The Philips PM5540 was an early electronic video signal generator, which generated a monochrome test card that is considered to be a black-and-white predecessor of the widely used Philips PM5544 and the latter's related family of Philips circle test patterns. The content and layout of the pattern, as well as the generator, was designed and made by Danish engineer Finn Hendil (1939–2011) at the Philips TV & Test Equipment laboratory in Amager, south of Copenhagen in 1965–66.

It has been used in Australia, Spain, United Arab Emirates, Denmark, Israel, Qatar, and the Netherlands.

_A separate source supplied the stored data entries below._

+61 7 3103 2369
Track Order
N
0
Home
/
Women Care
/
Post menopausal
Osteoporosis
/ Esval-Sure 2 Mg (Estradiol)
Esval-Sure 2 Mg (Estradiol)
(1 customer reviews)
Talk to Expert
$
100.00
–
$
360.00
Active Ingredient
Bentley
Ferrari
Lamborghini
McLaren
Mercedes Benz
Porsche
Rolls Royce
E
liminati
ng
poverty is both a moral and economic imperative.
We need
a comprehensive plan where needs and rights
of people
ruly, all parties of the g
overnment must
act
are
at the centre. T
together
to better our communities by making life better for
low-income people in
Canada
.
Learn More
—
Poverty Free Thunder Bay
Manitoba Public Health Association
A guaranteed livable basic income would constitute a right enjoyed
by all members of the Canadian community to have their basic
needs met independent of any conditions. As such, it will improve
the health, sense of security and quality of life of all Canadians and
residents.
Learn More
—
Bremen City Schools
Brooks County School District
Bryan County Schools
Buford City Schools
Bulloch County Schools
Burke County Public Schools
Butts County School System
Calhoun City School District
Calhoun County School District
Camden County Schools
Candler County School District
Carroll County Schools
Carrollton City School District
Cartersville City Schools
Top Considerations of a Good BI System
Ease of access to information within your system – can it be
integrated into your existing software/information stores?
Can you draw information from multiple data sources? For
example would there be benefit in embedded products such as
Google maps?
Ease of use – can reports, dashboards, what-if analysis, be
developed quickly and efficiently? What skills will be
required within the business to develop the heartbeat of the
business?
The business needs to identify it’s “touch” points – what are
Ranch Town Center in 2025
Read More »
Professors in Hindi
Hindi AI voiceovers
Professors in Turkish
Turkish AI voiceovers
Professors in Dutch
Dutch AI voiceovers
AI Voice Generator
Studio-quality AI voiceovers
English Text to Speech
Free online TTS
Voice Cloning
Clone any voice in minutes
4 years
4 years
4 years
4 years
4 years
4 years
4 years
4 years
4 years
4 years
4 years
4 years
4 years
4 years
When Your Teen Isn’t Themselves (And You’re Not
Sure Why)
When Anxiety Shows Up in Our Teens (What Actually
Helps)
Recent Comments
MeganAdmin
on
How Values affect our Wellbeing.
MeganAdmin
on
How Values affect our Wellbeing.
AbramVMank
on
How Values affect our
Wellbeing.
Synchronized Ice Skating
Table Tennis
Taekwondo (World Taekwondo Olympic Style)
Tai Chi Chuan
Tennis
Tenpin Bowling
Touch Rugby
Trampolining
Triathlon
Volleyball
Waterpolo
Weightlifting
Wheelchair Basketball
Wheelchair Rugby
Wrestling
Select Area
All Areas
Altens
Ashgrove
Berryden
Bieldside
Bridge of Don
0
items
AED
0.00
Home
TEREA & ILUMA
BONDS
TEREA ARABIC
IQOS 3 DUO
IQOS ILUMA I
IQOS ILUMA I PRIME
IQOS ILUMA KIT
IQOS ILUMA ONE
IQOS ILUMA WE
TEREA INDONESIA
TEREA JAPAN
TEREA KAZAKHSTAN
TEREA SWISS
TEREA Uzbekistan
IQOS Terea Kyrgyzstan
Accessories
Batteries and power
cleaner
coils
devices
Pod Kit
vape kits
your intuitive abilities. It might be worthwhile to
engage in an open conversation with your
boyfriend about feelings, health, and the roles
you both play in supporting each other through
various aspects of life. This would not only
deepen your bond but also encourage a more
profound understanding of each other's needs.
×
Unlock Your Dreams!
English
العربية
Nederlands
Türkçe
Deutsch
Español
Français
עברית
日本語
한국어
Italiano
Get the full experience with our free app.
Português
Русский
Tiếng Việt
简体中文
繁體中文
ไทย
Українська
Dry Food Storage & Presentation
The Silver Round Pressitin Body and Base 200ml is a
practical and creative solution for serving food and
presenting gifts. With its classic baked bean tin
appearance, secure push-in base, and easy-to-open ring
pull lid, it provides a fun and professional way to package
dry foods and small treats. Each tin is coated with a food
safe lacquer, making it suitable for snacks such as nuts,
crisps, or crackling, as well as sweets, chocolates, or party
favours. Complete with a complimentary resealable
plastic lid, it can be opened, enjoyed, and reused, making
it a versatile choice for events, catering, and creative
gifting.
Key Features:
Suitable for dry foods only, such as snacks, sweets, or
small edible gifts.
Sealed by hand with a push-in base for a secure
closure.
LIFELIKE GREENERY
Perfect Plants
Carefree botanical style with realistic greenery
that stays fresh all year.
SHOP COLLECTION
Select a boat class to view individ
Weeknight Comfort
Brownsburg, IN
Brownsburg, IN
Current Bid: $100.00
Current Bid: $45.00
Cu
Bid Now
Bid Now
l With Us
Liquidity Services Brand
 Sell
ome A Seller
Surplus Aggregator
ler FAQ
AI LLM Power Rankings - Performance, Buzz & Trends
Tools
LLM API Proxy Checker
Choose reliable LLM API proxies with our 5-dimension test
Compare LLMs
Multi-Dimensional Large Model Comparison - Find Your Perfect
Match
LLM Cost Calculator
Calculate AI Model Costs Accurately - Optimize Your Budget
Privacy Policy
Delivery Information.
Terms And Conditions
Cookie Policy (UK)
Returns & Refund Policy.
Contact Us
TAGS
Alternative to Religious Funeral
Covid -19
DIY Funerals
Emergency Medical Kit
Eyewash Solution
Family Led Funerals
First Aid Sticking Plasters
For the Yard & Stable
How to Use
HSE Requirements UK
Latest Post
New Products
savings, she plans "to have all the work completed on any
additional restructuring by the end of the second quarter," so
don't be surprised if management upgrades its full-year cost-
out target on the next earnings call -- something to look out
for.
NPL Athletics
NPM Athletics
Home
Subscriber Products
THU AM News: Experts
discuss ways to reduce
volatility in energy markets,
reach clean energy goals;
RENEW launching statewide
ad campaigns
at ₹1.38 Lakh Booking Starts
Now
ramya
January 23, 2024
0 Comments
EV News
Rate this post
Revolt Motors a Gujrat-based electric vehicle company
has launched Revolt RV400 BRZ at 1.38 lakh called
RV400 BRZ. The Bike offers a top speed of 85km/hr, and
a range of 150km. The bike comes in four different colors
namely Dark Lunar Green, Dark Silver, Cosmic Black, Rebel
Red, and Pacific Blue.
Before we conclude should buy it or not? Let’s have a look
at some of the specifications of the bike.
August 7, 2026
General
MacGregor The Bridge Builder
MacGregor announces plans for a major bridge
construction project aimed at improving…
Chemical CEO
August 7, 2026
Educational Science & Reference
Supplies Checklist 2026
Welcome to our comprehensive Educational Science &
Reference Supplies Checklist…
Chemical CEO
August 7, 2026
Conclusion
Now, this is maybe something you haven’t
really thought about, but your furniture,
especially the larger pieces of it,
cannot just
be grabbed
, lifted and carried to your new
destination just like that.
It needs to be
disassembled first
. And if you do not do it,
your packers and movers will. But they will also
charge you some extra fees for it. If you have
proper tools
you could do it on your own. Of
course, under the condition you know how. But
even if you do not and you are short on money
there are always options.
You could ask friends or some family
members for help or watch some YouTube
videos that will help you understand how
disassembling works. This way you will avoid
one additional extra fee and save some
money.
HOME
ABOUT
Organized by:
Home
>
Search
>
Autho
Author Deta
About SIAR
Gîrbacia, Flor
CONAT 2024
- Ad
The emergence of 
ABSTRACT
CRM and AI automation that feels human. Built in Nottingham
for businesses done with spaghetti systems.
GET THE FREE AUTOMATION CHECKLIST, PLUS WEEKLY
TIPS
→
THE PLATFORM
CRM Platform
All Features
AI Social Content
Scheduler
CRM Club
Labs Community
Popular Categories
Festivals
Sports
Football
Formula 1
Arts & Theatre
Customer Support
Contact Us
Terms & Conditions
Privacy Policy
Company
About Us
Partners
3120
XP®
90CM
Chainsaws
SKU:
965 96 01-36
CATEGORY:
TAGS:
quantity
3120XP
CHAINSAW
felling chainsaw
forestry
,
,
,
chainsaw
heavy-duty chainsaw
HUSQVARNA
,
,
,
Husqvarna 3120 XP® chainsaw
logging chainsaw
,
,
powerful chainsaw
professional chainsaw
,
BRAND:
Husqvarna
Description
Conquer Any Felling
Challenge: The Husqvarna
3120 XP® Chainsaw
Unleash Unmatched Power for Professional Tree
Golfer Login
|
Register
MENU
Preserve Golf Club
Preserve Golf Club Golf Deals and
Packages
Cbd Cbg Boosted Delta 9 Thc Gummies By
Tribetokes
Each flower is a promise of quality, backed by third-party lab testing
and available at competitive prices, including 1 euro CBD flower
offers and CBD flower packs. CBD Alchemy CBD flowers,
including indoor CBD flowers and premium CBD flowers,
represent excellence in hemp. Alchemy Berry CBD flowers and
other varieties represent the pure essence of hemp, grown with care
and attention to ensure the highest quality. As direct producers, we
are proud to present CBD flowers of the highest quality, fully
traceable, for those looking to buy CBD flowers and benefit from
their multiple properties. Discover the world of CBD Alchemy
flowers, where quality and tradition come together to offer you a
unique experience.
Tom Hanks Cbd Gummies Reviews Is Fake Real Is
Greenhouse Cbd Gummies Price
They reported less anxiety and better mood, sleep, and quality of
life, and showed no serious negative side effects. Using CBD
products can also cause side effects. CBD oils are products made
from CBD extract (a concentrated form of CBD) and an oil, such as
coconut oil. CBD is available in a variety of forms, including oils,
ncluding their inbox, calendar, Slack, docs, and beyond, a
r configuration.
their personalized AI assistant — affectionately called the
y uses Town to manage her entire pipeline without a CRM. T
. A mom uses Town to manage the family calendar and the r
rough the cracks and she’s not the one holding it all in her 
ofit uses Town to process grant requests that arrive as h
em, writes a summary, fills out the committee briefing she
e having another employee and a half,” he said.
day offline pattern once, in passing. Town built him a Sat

A heavily modified variant of the PM5540 test card (absence of border castellations and other modifications) was used by Sjónvarpið/RÚV of Iceland from 1966 until 1982, and by three regional broadcasters of the German public broadcasting corporation ARD (Sender Freies Berlin, Süddeutscher Rundfunk and Südwestfunk).

Some features of the main test card:
- Background - grid of 14 x 10 squares, each square with a white border 2 raster scan lines thick;
- Black and white squares - around the borders, with the four corners being white;
- Circle - has a diameter of 440 scan lines;
- Definition lines - gratings corresponding to 0.8, 1.8, 2.8, 3.8 and 4.8 MHz, allowing measurement of image bandwidth and associated horizontal resolution;
- Staircase - grayscale linear gradation in 5 steps;
- Background - uniform 50% lightness grey background;
- Needle pulse - white pulse on black background;

Besides the main "Complete Pattern", the hardware was capable of generating other patterns named as "Crossed Lines", "Black/White Steps", "Definition Lines", "Sawtooth", "Vertical Bars" and "Blank Pattern".